Gov. Daniels detailed the reforms to the American Enterprise Institute audience, describing how Indiana lawmakers limited collective bargaining to wages and benefits. Indiana law ended the illogical practice of LIFO (Last In, First Out) in layoffs, mandating a determination of merit-- based in part on student test-score gains--rather than simply seniority be used as the basis for making layoffs.The report describes many other reforms enacted by the Indiana legislature, including expansion of vouchers, charter schools, "virtual schools," and a parent trigger so that parents can petition to convert neighborhood schools into charters.
But it was the introduction to the report, written by Indiana governor Mitch Daniels, that brought this into focus for me. He writes:
Prior to this session, 99 percent of Indiana's teachers were annually rated "Effective." If that rating were actually true, 99 percent--not just one-third--of our students would be passing national tests. From this point on, because of the diligence and fortitude of our reform-minded legislators, teachers will be promoted and retained based on performance rather than seniority. Teacher evaluations, which will be locally formulated, will rely on student improvement. Successful educators will be rewarded, while those whose students lag behind will be asked to find work elsewhere. Additionally, schools will now be graded on an A-F scale and they, too, will be held accountable for student advancement; and the state will not hesitate to intervene in those schools that fail repeatedly.According to this logic, the individual teacher's accountability for student performance is absolute. Governor Daniels apparently believes there ought to be a one to one correspondence between student achievement and teacher effectiveness. This is rather incredible, but there you have it. Most systems base between 25% and 50% of the teacher's evaluation on test scores...

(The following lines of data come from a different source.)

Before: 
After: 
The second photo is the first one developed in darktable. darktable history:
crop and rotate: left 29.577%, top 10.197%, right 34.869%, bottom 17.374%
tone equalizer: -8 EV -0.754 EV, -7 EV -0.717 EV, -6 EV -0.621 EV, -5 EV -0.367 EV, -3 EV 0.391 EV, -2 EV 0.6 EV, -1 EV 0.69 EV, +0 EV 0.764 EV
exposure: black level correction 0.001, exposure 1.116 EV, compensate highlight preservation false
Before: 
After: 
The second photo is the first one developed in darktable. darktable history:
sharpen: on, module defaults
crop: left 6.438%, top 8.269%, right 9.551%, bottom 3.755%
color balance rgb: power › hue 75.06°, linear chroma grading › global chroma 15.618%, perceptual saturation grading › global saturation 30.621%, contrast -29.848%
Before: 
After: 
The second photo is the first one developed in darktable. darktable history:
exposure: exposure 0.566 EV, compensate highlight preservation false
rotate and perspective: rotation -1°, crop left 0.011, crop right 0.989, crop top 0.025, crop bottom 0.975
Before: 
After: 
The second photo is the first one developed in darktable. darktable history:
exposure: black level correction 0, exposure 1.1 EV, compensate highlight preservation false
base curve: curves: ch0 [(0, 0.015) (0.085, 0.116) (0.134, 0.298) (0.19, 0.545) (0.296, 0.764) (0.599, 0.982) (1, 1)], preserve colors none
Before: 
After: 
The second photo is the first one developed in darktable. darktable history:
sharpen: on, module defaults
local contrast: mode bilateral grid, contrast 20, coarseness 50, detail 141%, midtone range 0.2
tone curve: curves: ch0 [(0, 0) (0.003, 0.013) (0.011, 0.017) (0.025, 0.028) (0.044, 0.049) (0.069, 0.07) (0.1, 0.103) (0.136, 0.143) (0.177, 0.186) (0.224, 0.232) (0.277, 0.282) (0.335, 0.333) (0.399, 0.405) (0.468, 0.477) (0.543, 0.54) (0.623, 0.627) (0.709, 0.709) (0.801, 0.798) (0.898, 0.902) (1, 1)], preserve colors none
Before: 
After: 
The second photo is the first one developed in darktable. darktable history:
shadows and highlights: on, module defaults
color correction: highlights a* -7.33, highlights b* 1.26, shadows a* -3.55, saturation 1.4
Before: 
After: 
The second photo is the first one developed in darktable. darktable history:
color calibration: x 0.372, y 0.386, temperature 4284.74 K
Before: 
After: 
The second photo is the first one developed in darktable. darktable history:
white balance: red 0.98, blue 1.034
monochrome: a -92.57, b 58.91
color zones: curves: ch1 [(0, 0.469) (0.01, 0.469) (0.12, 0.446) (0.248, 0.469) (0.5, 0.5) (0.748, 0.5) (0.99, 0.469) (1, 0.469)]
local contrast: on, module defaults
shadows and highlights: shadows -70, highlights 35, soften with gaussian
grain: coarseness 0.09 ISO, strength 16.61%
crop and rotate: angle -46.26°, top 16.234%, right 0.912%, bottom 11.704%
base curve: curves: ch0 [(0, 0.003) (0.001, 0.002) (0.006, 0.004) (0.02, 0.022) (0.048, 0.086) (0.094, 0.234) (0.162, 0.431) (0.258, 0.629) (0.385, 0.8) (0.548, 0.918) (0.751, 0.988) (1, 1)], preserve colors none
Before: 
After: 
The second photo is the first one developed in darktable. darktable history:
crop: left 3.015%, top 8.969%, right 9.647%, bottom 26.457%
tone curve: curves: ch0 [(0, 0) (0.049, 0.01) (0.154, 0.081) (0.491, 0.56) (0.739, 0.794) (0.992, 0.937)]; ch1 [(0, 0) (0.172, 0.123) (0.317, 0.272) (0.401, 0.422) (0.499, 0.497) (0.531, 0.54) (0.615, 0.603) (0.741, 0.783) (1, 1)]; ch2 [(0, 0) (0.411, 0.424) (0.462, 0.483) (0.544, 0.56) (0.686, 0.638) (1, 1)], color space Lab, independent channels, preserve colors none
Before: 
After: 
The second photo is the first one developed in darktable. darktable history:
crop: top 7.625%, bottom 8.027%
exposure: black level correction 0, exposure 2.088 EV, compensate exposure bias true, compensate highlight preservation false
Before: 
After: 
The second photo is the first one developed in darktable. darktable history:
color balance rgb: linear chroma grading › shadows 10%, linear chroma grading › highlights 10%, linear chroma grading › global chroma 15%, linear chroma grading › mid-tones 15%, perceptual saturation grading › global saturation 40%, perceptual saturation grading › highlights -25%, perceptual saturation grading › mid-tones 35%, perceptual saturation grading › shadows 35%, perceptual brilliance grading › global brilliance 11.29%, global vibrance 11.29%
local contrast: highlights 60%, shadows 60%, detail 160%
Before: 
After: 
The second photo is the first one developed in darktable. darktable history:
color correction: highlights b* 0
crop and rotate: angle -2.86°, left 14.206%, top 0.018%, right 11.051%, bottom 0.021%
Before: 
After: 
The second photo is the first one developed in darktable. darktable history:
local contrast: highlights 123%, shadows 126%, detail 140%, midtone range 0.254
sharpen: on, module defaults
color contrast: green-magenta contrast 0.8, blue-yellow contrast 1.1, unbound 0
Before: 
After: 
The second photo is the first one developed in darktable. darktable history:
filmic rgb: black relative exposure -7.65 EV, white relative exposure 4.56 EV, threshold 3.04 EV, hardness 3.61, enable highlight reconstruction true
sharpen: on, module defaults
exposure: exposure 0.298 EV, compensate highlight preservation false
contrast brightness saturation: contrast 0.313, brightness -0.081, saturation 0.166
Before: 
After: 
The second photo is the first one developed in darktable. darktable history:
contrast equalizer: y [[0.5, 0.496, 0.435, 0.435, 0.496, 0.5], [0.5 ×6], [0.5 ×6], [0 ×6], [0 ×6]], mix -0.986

In addition, as if posing for the poster child for the old saying of Mark Twain's that there are "lies, damn lies, and statistics," Daniels claims that only a third of Indiana students passed national tests. He's referring to the National Assessment of Educational Progress (NAEP) and what he calls "passing" is scoring at the proficient level (State summaries of scores can be found here).
The late Gerald Bracey explained years ago why scoring Proficient on the NAEP was a poor way of judging...well...proficiency. Read here, here and here.
In any case, using test scores to rank teachers has been denounced by those knowledgeable in the field of testing.
As a letter from the National Research Council's Board on Testing and Assessment stated in a letter to the US Department of Education:Is anyone listening? Teachers, it's time to wake up!
"VAM estimates of teacher effectiveness ... should not used to make operational decisions because such estimates are far too unstable to be considered fair or reliable."
Of course this is all taking place against a backdrop of rising class sizes and cuts to support services such as school libraries and health programs. But teachers alone are held accountable for the results of their students, on the narrowest of measures. How many more teachers will we lose as these policies spread? How far will this corporate reform war on our profession go? At the end of the day, this will hurt the most vulnerable students the most, as it will speed up the revolving door of their teachers and create a dynamic in which teachers with options will try not to teach in the schools and classes where poor students and English Language learners predominate.
It seems that ALEC considers itself engaged in a battle of epic proportions, yet many teachers are too busy working to even realize that their profession is being redefined in state after state.